Drug Therapy for Cataracts Heads a Step Closer

A team of international scientists, led by Professor Barbara Pierscionek, Deputy Dean in the Faculty of Health, Education, Medicine and Social Care at Anglia Ruskin University (ARU), have been carrying out advanced optical tests on an oxysterol compound that had been proposed as an anti-cataract drug.

In laboratory trials, treatment with the oxysterol compound VP1-001 showed an improvement in refractive index profiles – a key optical parameter that is needed to maintain high focusing capacity – in 61% of lenses.

This means that the protein organization of the lens is being restored, resulting in the lens being better able to focus. This was supported by a reduction in lens opacity in 46% of cases.

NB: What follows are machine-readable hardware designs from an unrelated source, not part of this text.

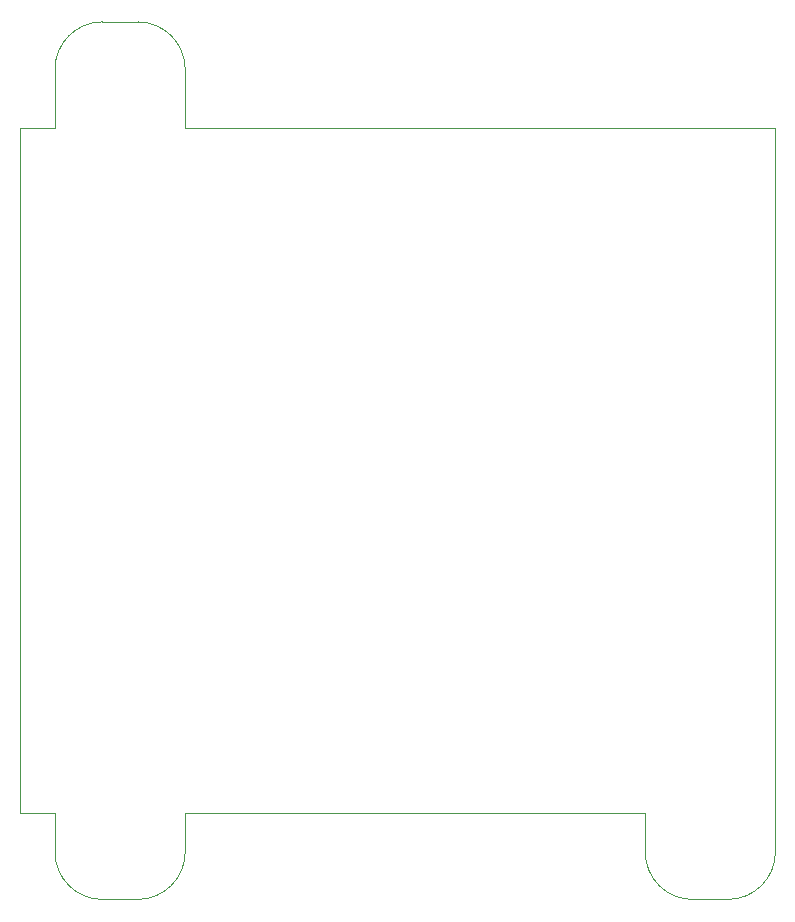
<source format=gbr>
%TF.GenerationSoftware,KiCad,Pcbnew,(6.0.9)*%
%TF.CreationDate,2025-12-22T11:41:54+09:00*%
%TF.ProjectId,ESP8266-clock,45535038-3236-4362-9d63-6c6f636b2e6b,rev?*%
%TF.SameCoordinates,Original*%
%TF.FileFunction,Profile,NP*%
%FSLAX46Y46*%
G04 Gerber Fmt 4.6, Leading zero omitted, Abs format (unit mm)*
G04 Created by KiCad (PCBNEW (6.0.9)) date 2025-12-22 11:41:54*
%MOMM*%
%LPD*%
G01*
G04 APERTURE LIST*
%TA.AperFunction,Profile*%
%ADD10C,0.100000*%
%TD*%
G04 APERTURE END LIST*
D10*
X36620000Y-103000000D02*
G75*
G03*
X32600000Y-107020000I1J-4020001D01*
G01*
X43627431Y-107020000D02*
G75*
G03*
X39607431Y-103000000I-4020001J-1D01*
G01*
X32600000Y-112000000D02*
X32600000Y-107020000D01*
X32600000Y-112000000D02*
X29600000Y-112000000D01*
X32600000Y-170000000D02*
X29600000Y-170000000D01*
X32600000Y-170000000D02*
X32600000Y-173280000D01*
X89580000Y-177300000D02*
G75*
G03*
X93600000Y-173280000I-1J4020001D01*
G01*
X82572569Y-173280000D02*
G75*
G03*
X86592569Y-177300000I4020001J1D01*
G01*
X39607431Y-177300000D02*
G75*
G03*
X43627431Y-173280000I-1J4020001D01*
G01*
X32600000Y-173280000D02*
G75*
G03*
X36620000Y-177300000I4020001J1D01*
G01*
X29600000Y-170000000D02*
X29600000Y-112000000D01*
X39607431Y-177300000D02*
X36620000Y-177300000D01*
X43627431Y-170000000D02*
X43627431Y-173280000D01*
X82572569Y-170000000D02*
X43627431Y-170000000D01*
X82572569Y-173280000D02*
X82572569Y-170000000D01*
X89580000Y-177300000D02*
X86592569Y-177300000D01*
X93600000Y-112000000D02*
X93600000Y-173280000D01*
X43627431Y-112000000D02*
X93600000Y-112000000D01*
X43627431Y-107020000D02*
X43627431Y-112000000D01*
X36620000Y-103000000D02*
X39607431Y-103000000D01*
M02*

</source>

Professor Pierscionek, who is also a member of the Medical Technology Research Centre at ARU, said: “This study has shown the positive effects of a compound that had been proposed as an anti-cataract drug but never before tested on the optics of the lens. It is the first research of this kind in the world.”

It has shown that there is a remarkable difference and improvement in optics between eyes with the same type of cataract that was treated with the compound compared to those that were not.”

Improvements occurred in some types of cataracts but not in all indicating that this may be a treatment for specific cataracts.

This suggests distinctions may need to be made between cataract types when developing anti-cataract medications. It is a significant step forward towards treating this extremely common condition with drugs rather than surgery.”